The DataflowDomain interface defines the concrete operations that a dataflow analysis must support to be used within LiSA. It is parametric to the type L of DataflowDomainLattice<L, E> to be used (either PossibleSet or DefiniteSet), and to the type E of DataflowElement<E> that the sets computed by the domain contain. DataflowDomain is both a ValueDomain<L> and a SemanticEvaluator, meaning that it can be used in the Simple Abstract Domain framework as value component producing instances of L, and that it offers a canProcess test to filter out unsupported expressions. Transformers from ValueDomain are implemented using the dataflow formula, that in turns use the implementation-specific gen and kill functions (each with two overloads, one for assignments and one for non-assigning expressions). Similarly to BaseNonRelationalDomain, canProcess allows all expressions that have a ValueType.

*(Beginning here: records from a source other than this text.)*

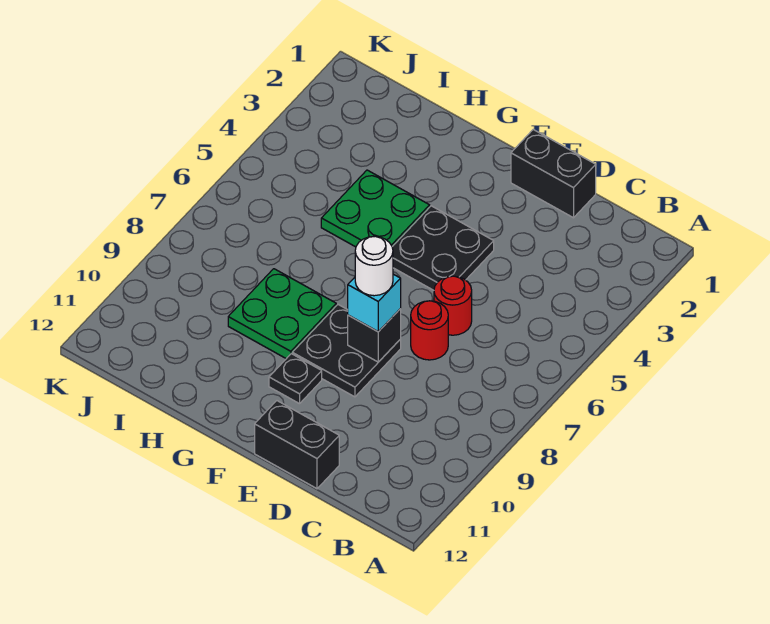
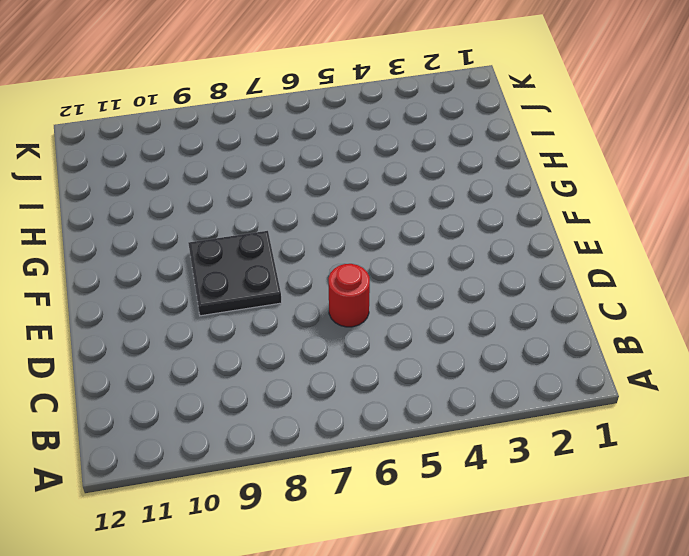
none -> black 1x2 brick [511,130,596,218]
none -> red 1x1 round brick [411,301,448,360]
none -> black 1x2 brick [255,401,339,489]

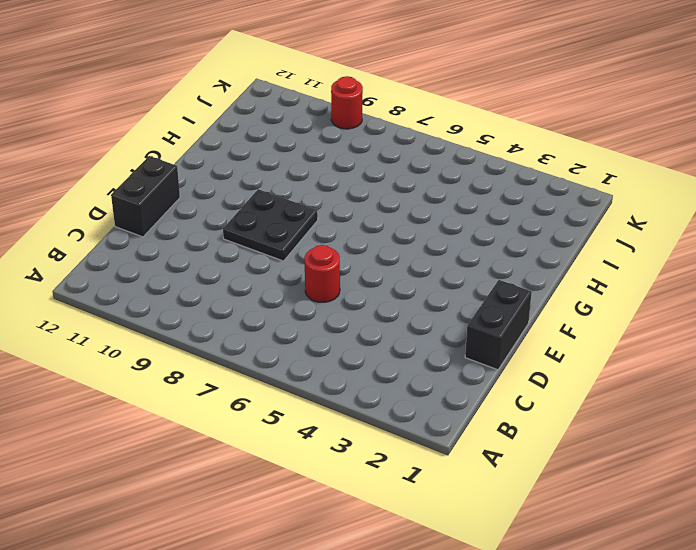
red 1x1 round brick [331,76,363,129] -> red 1x1 round brick moved to [411,301,448,360]
none -> black 2x2 plate [392,206,494,290]
none -> black 1x1 plate [269,354,322,404]
none -> green 2x2 plate [321,170,430,247]

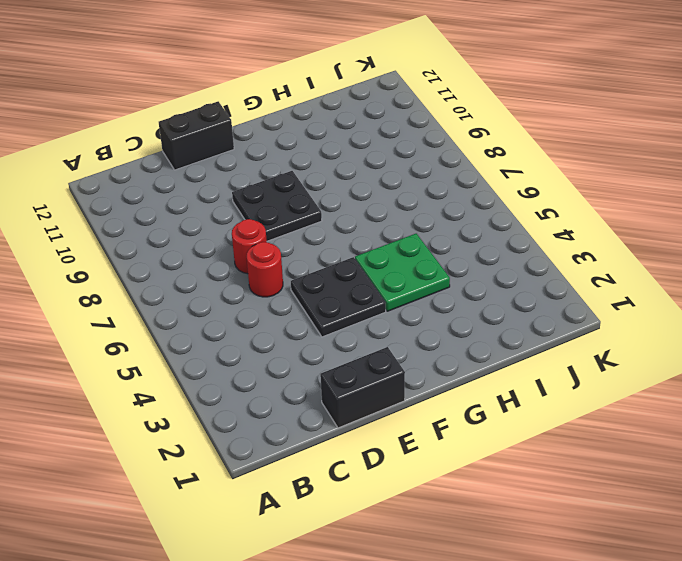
none -> black 1x1 plate [269,354,322,404]
none -> green 2x2 plate [228,269,336,359]
none -> black 1x1 brick [348,309,401,362]

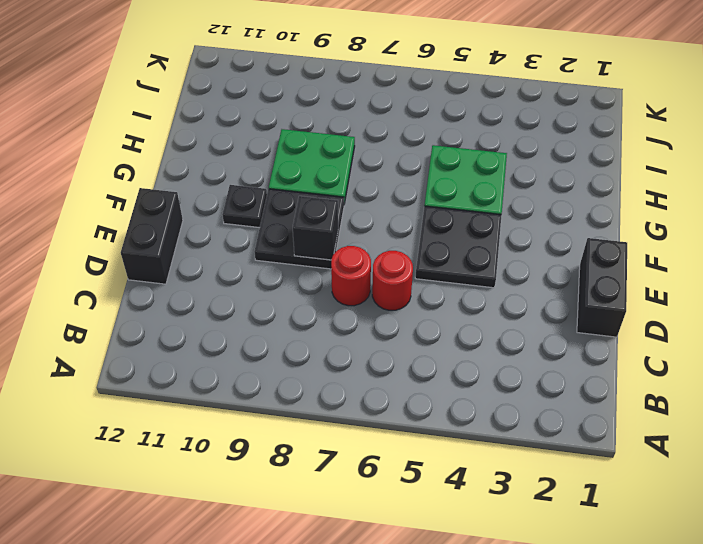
none -> cyan 1x1 brick [348,274,401,332]
none -> white 1x1 round brick [355,236,393,296]

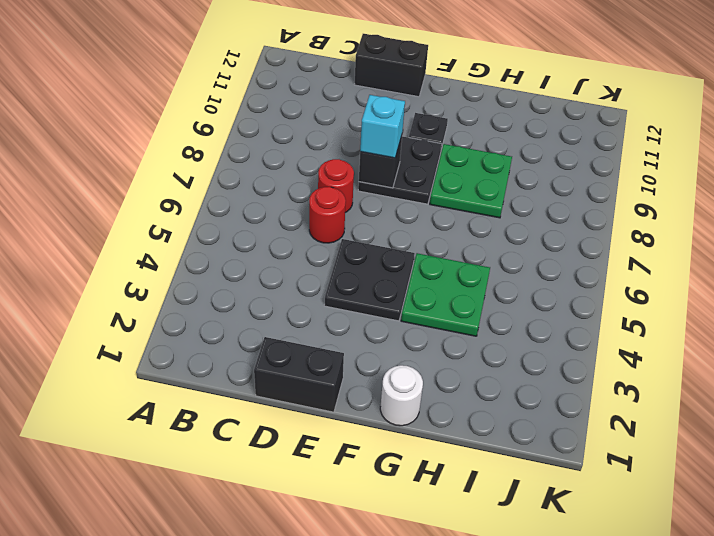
white 1x1 round brick [380,365,423,426] -> white 1x1 round brick moved to [355,236,393,296]

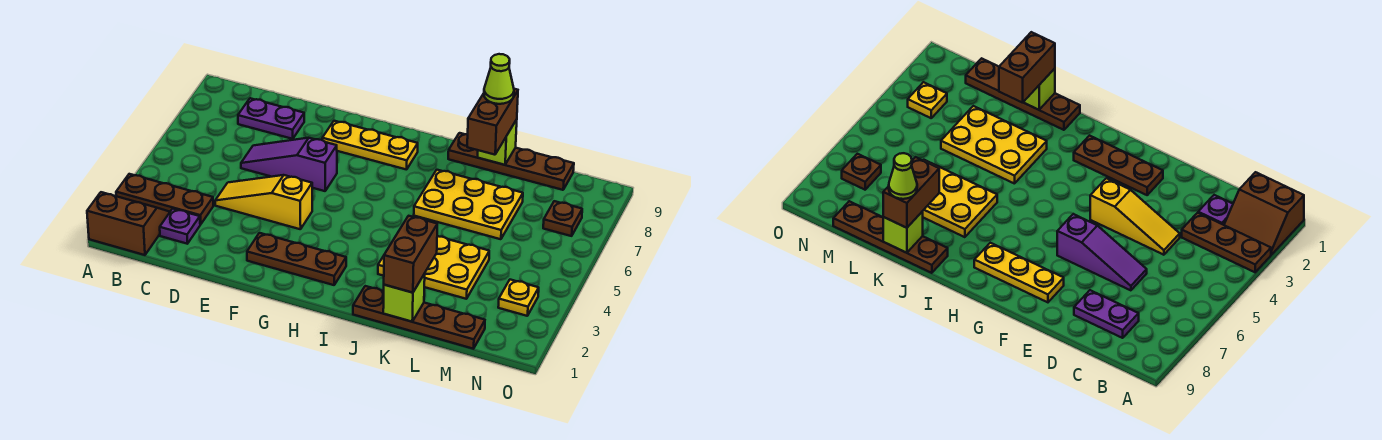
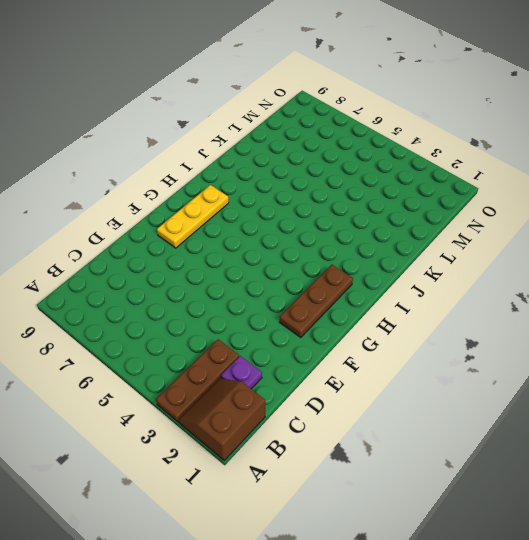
none -> purple 1x2 plate [238,98,304,139]
none -> yellow 1x3 slope [215,175,312,229]
none -> purple 1x3 slope [241,138,337,191]

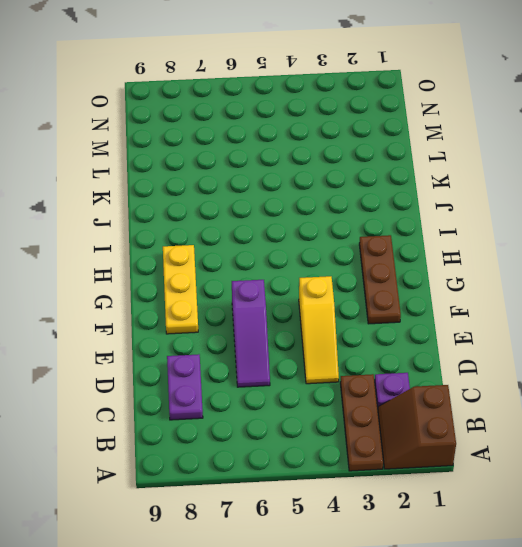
none -> brown 1x4 plate [353,286,485,349]
none -> yellow 2x3 plate [378,236,489,299]
none -> yellow 2x3 plate [414,170,523,239]

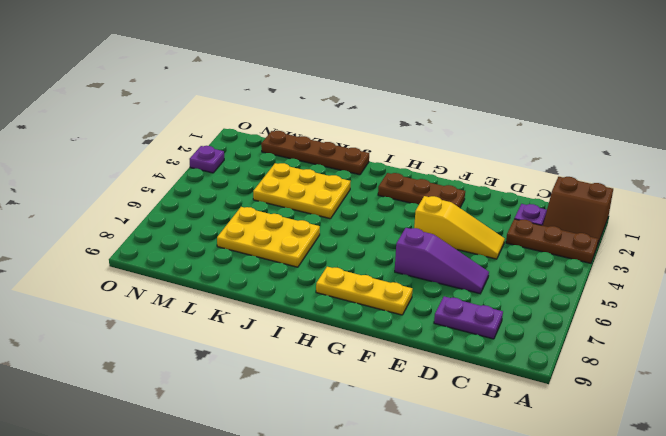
purple 1x1 plate [190,146,224,173] -> none
none -> brown 1x4 plate [448,133,574,190]
none -> yellow 1x1 plate [498,280,539,316]
none -> brown 1x1 plate [543,201,582,236]

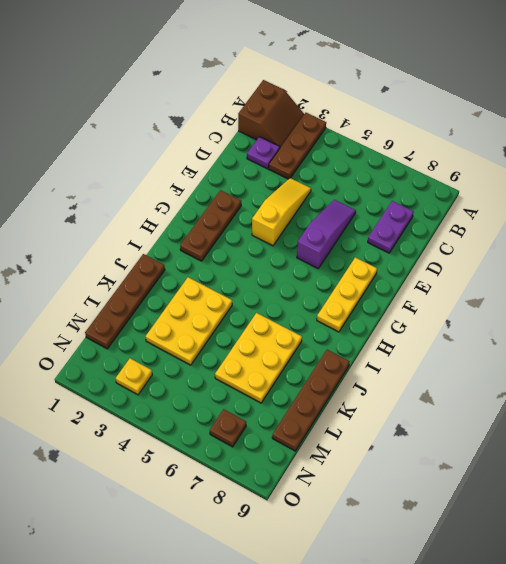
none -> lime 1x1 brick [383,274,425,322]
none -> lime 1x1 brick [478,120,517,165]
none -> brown 1x2 brick [384,216,438,293]

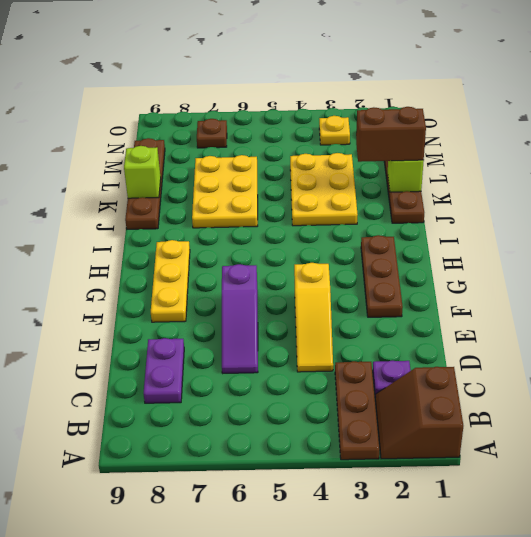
none -> brown 1x2 brick [467,89,518,155]
none -> lime 1x1 cone [484,54,514,104]

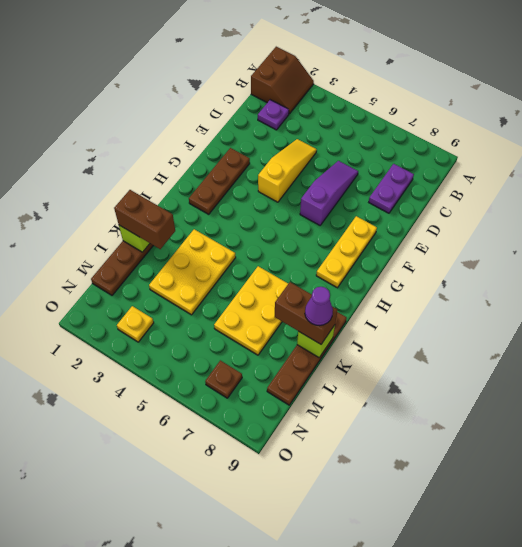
purple 1x1 cone [305,287,333,326] -> lime 1x1 cone [484,54,514,104]
none -> brown 1x3 plate [116,174,213,224]

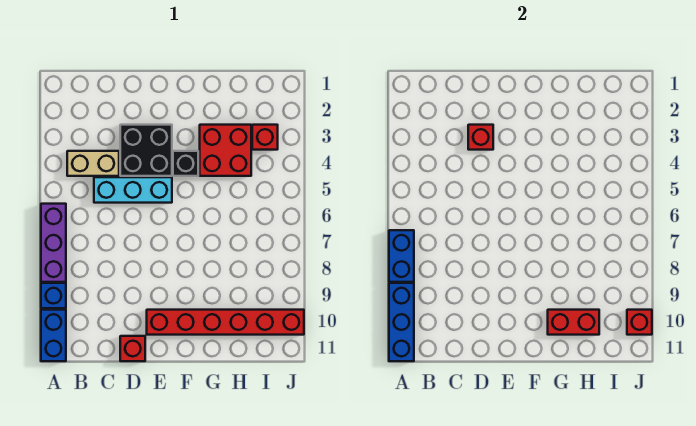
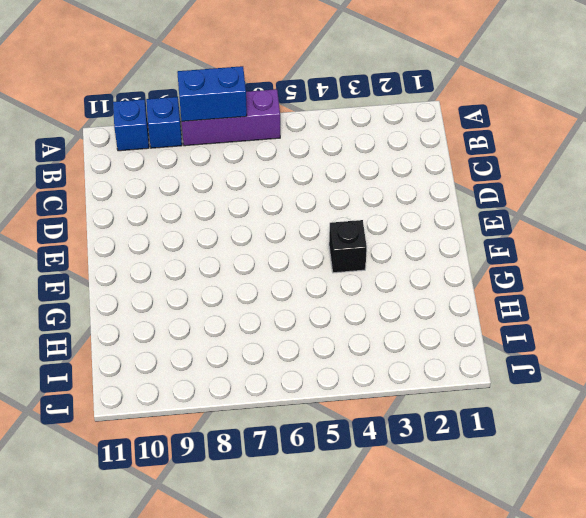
blue 1x1 brick [113,99,149,151] -> blue 1x2 brick [41,310,66,361]
none -> tan 1x2 brick [67,151,119,176]
none -> cyan 1x3 brick [94,177,172,203]
none -> black 2x2 brick [120,125,172,176]

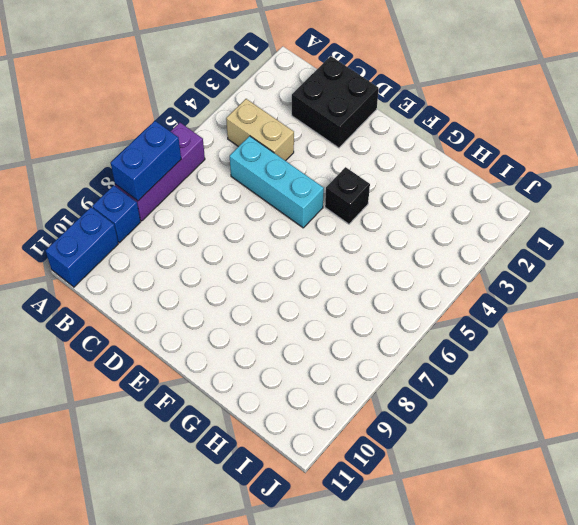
black 2x2 brick [292,56,379,148] -> black 2x2 brick moved to [120,125,172,176]
none -> red 1x1 brick [120,336,145,361]
none -> red 1x6 brick [147,310,304,335]
none -> red 2x2 brick [200,125,251,176]

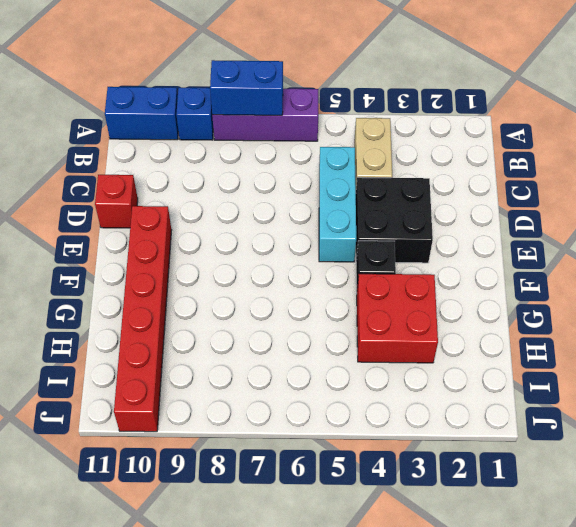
none -> red 1x1 brick [252,125,278,150]
none -> blue 1x3 brick [389,283,414,361]
none -> red 1x1 brick [468,125,493,150]

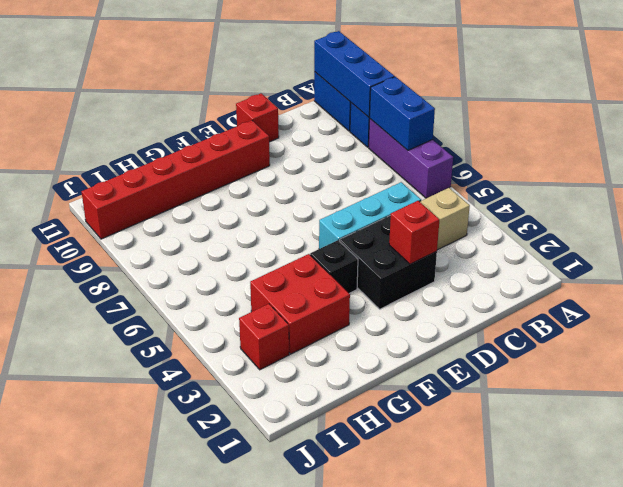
none -> red 1x2 brick [548,310,599,335]
none -> red 1x1 brick [627,310,652,335]

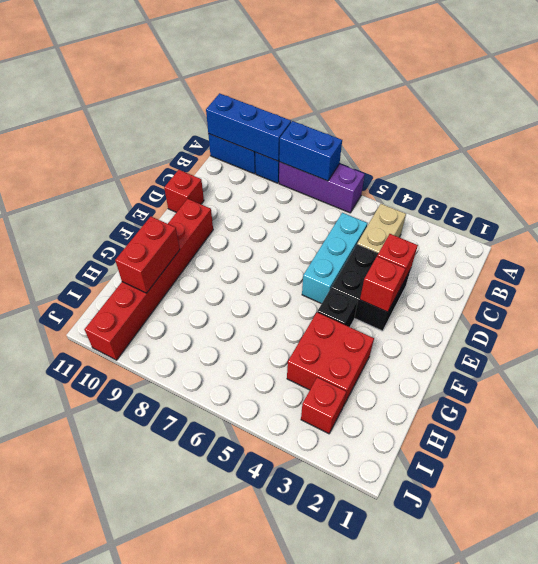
red 1x1 brick [360,256,406,312] -> red 1x1 brick moved to [627,310,652,335]

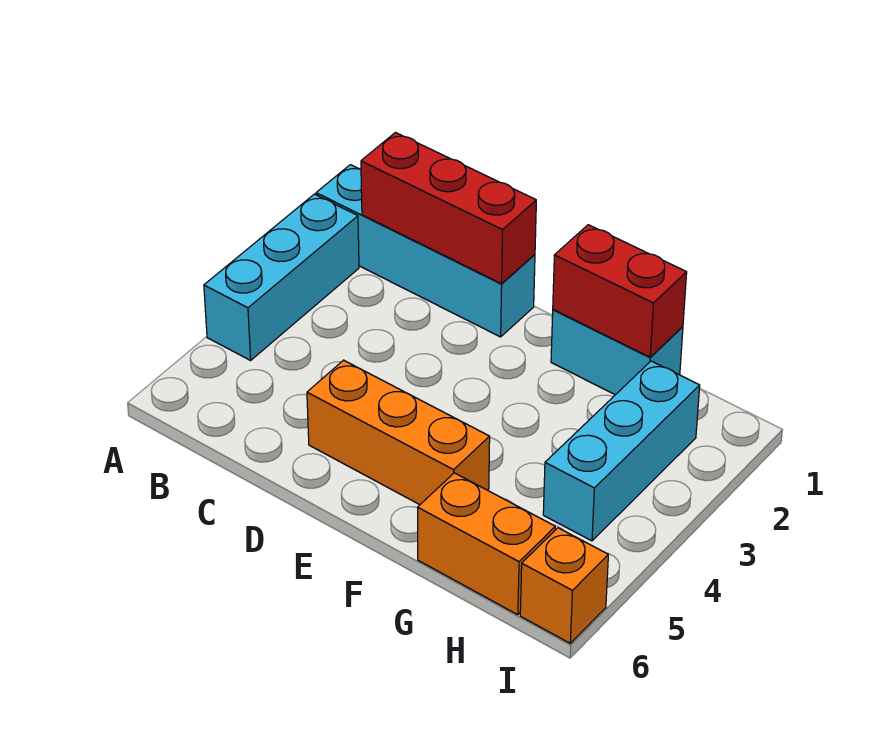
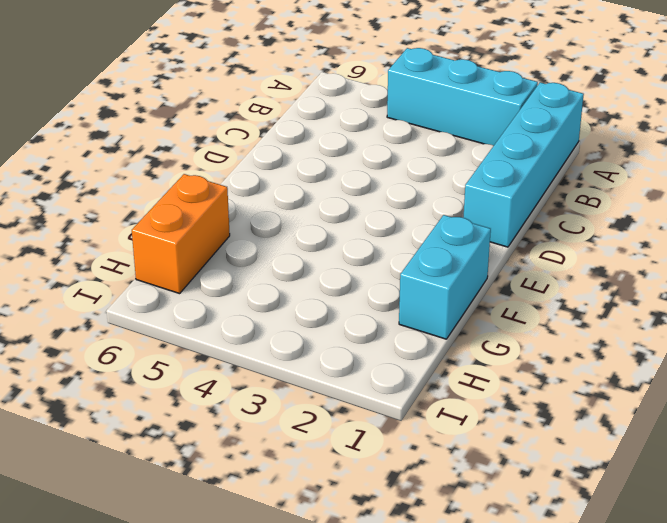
none -> orange 1x3 brick [307,360,490,505]
none -> cyan 1x3 brick [543,361,700,541]

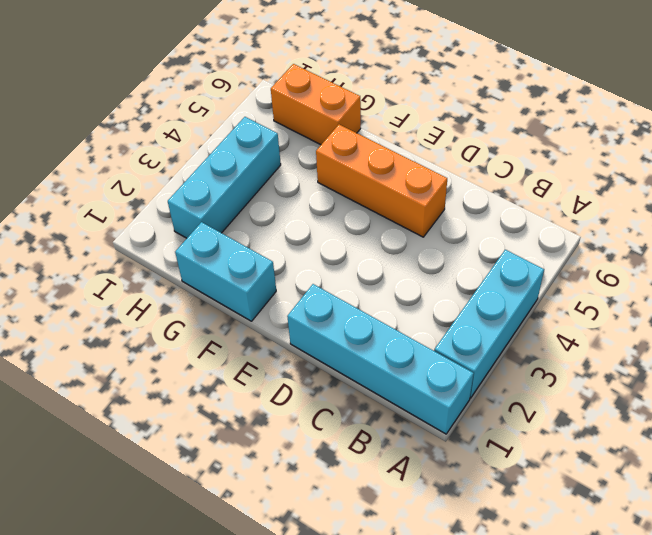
none -> orange 1x1 brick [520,528,608,643]
none -> red 1x3 brick [361,133,536,284]

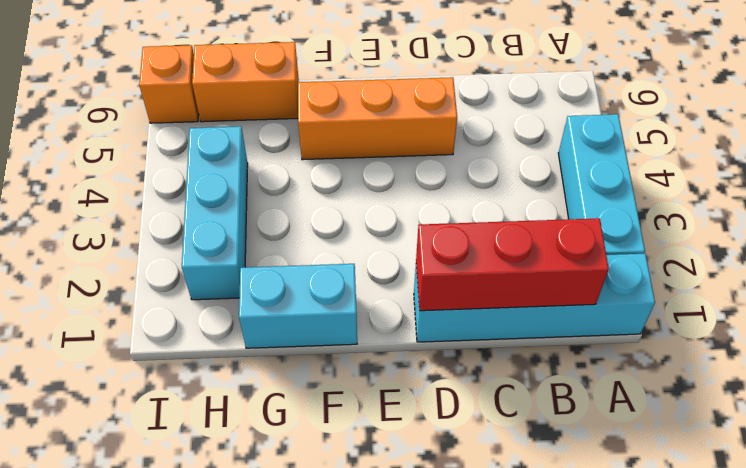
none -> red 1x2 brick [553,225,687,357]

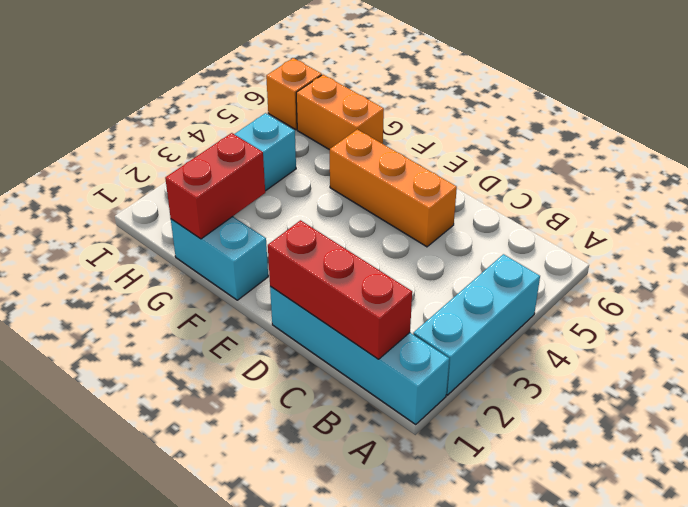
red 1x2 brick [165,133,265,239] -> red 1x2 brick turned to [553,225,687,357]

A DataflowElement is a an object that can be tracked inside the sets produced by a DataflowDomain. It is parametric to the concrete type E of the element itself, that must extend DataflowElement<E>, and extends both StructuredObject and ScopedObject<E>, meaning that it can be converted to a StructuredRepresentation for dumping and that it supports scoping operations. DataflowElements typically track symbolic information that refer to Identifiers: these can be retrieved using the getInvolvedIdentifier method. Instead, replaceIdentifier produces an element that is identical to the current one, but where occurrences of source are replaced with target.

Finally, the sets produced by DataflowDomains are modeled through the DataflowDomainLattice interface, parametric to the concrete type L of the lattice itself, that must extend DataflowDomainLattice<L, E>, and to the type E of DataflowElement<E> contained in the sets. These are ValueLattice<L>s where lattice operations are implemented through set operations (union or intersection, depending on whether the analysis is possible or definite). The elements contained in the set can be retrieved through the getDataflowElements method, and can be updated using the update method. Two concrete instances of this interface exist:

PossibleSet, parametric on the type E extends DataflowElement<E> that it contains, that implements a possible dataflow analysis by extending SetLattice<PossibleSet<E>, E>;
DefiniteSet, parametric on the type E extends DataflowElement<E> that it contains, that implements a possible dataflow analysis by extending InverseSetLattice<DefiniteSet<E>, E>.

With this infrastructure, one has to simply create a DataflowElement instance that tracks the information of interest, and then implement a DataflowDomain that defines the gen and kill functions to specify how such information is updated when processing each expression. The possible or definite nature of the analysis follows by the type of DataflowDomainLattice used.